Cena de Meio Irmão. Foto: Reprodução / YouTube / CP

Assim, por essa característica central em Meio Irmão, em que os personagens e seus personagens se entrelaçam numa coisa só, onde não há começo, nem fim, apenas um plano sequência em que novos personagens são acrescentados à narrativa conforme a história principal se desenrola, fica difícil não ver ligação do longa de Eliane Coster com o livro Eles eram muitos cavalos, do escritor mineiro Luiz Ruffato. Primeiro porque, como na já-clássica obra de Ruffato, há uma identificação direta entre o leitor e as personagens que fazendo com as histórias e vivências deles, seja na tela, seja nas páginas do livro, estejam diretamente relacionadas a nossas experiências de vida moldando, sobretudo, um certo sentimento de nostalgia e identificação com aquele cotidiano. O segundo ponto se dá, porque a Coster captura com minúcia e exatidão as pequenezas do cotidiano, uma essência que vai além da encenação cênica ou recorte de câmeras, que coloca centro da narrativa os pequenos detalhes passam batidos pelo ritmo frenético da cidade ou pelas meia-relações que tecemos em nosso dia a dia — embora não as reconhecemos, elas estão ali; esperando o momento certo para serem redescobertas.


O longa foi destaque na 42ª edição da Mostra Internacional de Cinema, de 2018, e recentemente teve sua première no circuito alternativo de cinema, em março, embora não tenha ficado muito tempo em cartaz devido ao avanço do Covid-19 no País e, consequentemente, ao fechamento das salas de cinema em São Paulo. Contudo, a fim de propagar sua promoção a produtora Oka Comunicações, juntamente com a distribuidora, a O2 filmes disponibilizaram o longa em plataformas de stream alternativas a Netflix, Amazon Prime e Hulu, como GooglePlay, Looke e naquelas mais próximas do público de televisão, caso da Net(Now) e da Vivo.

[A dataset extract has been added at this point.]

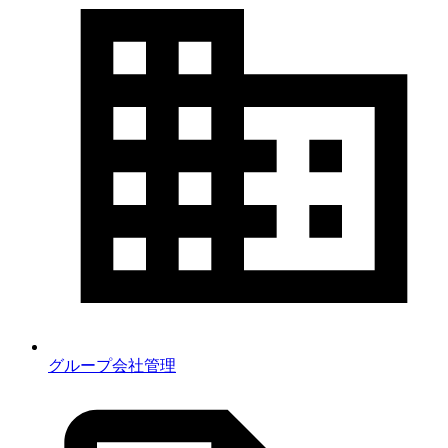
グループ会社管理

Por fim, o longa surpreende tanto pela escolha de elenco, que segundo Coster, em entrevista à Folha optou por buscar atores em início de carreia ou de jovens promessas que participaram de oficinas artísticas na periferia, tanto pelo retrato produzindo, fotografando uma cidade inóspita movimentada pelas paixões, aspirações, angústias e medos de suas personagens. Em tempos de encarceramento coletivo forçado devido ao Covid-19, Meio Irmão se mostra uma alternativa para reviver as emoções e desalentos próprios do caos da maior metrópole da América Latina.